Facts

1. Die Gründung der Pharmakognetik als eigenständige Disziplin wird auf die 50er Jahre des 20. Jahrhunderts datiert. Der Begriff wurde 1959 vom Heidelberger Humangenetiker Friedrich Vogel eingeführt.
2. Die Entschlüsselung der menschlichen Erbinformation hat ergeben, dass alle Menschen in ihrer Erbinformation zu 99,9 Prozent miteinander übereinstimmen
3. Bislang können nur zwanzig Prozent der etwa 30 000 bekannten Krankheiten mit Medikamenten behandelt werden. Diese Arzneimittel wirken auf rund 500 Zielmoleküle (drug targets) im Körper, die bis heute ermittelt wurden.
4. In jeder Körperzelle des Menschen liegen zwischen 26 000 und 40 000 Gene – die Baupläne für Eiweisse (Proteine), die Werkzeuge und Bausteine des Körpers sind.
5. Veränderungen von DNA-Abschnitten oder einzelnen Genen können vererbt werden. Dabei handelt es sich um sogenannte Erbkrankheiten. Bisher sind über 3000 Erbkrankheiten bekannt.

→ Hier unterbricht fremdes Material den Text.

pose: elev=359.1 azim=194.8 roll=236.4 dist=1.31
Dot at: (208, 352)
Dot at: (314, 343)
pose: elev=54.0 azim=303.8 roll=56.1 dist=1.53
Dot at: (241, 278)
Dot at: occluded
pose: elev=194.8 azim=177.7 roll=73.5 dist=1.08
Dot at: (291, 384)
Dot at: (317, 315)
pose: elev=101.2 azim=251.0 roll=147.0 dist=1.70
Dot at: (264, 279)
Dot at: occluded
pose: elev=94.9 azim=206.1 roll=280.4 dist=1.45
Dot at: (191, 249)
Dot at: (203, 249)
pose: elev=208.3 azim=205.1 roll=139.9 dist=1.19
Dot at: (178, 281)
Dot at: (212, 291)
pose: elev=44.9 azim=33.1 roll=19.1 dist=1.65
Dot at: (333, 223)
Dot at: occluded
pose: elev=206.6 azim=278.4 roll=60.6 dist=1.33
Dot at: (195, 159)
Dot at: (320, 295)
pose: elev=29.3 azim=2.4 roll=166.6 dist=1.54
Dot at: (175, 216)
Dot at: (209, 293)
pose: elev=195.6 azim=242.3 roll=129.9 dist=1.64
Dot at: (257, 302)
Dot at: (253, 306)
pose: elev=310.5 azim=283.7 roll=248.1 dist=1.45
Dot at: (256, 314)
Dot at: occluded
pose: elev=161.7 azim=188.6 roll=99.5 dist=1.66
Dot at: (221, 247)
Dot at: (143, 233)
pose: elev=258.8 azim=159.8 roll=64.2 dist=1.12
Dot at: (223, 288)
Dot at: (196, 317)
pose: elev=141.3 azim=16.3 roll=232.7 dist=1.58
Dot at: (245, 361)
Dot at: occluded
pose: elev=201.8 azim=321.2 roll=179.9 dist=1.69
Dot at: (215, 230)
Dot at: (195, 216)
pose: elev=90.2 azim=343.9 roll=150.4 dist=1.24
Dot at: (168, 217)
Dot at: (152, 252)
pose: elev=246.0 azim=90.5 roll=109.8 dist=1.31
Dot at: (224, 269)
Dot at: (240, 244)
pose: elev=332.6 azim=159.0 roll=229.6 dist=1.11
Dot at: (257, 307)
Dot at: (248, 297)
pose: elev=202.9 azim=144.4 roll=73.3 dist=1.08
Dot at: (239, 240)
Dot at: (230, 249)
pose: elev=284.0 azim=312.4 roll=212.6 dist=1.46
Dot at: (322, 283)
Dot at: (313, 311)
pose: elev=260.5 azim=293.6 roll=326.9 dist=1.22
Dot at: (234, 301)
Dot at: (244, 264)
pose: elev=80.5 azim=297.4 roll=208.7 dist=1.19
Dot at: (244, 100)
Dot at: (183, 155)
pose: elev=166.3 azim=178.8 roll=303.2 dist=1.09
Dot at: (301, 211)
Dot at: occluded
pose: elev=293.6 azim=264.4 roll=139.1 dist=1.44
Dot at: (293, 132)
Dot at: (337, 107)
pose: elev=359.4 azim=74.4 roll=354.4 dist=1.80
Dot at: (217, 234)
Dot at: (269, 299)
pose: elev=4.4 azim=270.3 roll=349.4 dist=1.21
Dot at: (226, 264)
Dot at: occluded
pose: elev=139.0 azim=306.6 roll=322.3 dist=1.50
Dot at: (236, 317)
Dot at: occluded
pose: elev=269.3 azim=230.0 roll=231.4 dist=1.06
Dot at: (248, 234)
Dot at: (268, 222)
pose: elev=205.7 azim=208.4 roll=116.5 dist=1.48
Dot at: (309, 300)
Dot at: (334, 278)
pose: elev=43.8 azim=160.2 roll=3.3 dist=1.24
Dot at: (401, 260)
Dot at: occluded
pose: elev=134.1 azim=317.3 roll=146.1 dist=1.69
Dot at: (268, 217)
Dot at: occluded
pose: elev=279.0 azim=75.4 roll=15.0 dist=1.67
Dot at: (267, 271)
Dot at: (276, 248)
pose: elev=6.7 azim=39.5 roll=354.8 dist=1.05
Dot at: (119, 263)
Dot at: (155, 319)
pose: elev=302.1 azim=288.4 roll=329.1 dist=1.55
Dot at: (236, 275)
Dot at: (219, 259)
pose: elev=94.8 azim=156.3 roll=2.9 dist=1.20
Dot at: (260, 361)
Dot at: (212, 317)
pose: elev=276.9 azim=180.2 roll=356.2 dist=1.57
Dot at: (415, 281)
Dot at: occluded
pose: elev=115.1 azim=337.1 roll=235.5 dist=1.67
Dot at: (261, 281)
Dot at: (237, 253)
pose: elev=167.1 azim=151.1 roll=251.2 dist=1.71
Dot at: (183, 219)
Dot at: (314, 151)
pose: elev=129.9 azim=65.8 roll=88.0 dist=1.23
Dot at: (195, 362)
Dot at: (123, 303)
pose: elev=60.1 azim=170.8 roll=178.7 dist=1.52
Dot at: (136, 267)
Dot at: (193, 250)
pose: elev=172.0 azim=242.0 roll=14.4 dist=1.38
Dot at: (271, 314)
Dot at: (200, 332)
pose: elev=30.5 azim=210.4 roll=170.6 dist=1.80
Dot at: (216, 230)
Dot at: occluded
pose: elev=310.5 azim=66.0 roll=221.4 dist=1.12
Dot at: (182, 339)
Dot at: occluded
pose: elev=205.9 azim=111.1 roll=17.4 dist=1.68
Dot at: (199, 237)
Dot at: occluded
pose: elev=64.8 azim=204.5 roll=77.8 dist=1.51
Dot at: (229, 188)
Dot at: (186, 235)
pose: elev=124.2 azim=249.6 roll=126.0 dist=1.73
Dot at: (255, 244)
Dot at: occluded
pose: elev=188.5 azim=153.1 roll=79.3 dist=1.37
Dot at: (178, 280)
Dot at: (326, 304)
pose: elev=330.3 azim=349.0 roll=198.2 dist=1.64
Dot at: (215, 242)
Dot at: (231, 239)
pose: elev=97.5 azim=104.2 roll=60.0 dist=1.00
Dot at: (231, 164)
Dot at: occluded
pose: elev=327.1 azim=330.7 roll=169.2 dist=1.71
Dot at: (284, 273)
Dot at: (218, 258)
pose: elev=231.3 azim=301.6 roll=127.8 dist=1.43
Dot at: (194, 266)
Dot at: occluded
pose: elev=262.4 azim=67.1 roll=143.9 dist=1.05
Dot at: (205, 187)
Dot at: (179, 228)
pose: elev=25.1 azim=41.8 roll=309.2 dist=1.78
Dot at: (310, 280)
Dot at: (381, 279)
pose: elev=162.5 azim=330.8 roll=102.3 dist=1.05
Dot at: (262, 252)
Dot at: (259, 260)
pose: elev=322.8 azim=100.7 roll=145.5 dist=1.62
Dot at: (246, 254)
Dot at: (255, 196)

Medikamente können bei Menschen unterschiedlich wirken. Gemäss Dr. Pierre-Alain Menoud, Verantwortlicher des Labors für Molekulardiagnostik, Unilabs Lausanne, stellt sich bei ca. 82 bis 85 Prozent der Patienten der erwartete therapeutische Nutzen eines Medikaments ein. Bei ca. 10 bis 20 Prozent der Patienten hingegen ist ein verringerter Nutzen oder eine schlechte Verträglichkeit der Arzneimittel feststellbar. «Eine Arzneimittel-Unverträglichkeit bedeutet nicht zwingend, dass der Patient krank ist. Sie kann Beleg dafür sein, dass wir genetisch unterschiedlich ausgestattet sind und daher die Medikamente im Körper anders abbauen», erklärt Menoud. Bereits geringe Unterschiede in den Genen können bewirken, dass Arzneimittel nicht wie erhofft auf ihre
Zielmoleküle im Körper einwirken.

Dr. Menoud führt als Beispiel ein Antidepressivum an, das Nordeuropäer genetisch bedingt weniger leicht abbauen, als Südeuropäer. Als Ursache vermutet man regionale Klima- oder Ernährungsunterschiede, die über Jahrtausende zu einer Selektion der genetischen Varianten geführt haben. Die individuelle Reaktion auf Arzneimittel ist aber nicht einzig von den Genen, sondern auch von Eigenschaften wie Alter, Gesundheitszustand und der Lebensweise abhängig.

Status quo und Ausblick
Forschungsziel der Pharmakogenetik ist es, die genetische Variabilität der Arzneimittelwirkungen aufzuschlüsseln, um somit die Wirksamkeit und Verträglichkeit der Arzneimittel zu verbessern und auf die genetischen Bedürfnisse bzw. auf den Medikamentenblutspiegel des Patienten zuzuschneiden. Schon heute erlaubt die Pharmakogenetik Prognosen zur fallspezifischen Wirkung eines Arzneimittels, was eine näher an den individuellen Bedarf eines Patienten angepasste Dosierung ermöglicht und relative Überdosierungen zu vermeiden hilft. «Die personalisierte Medizin bezweckt, dem Patienten das beste Medikament zur bestmöglichen Tageszeit zu liefern, wobei auch dessen
Chronobiologie berücksichtigt wird», so Menoud.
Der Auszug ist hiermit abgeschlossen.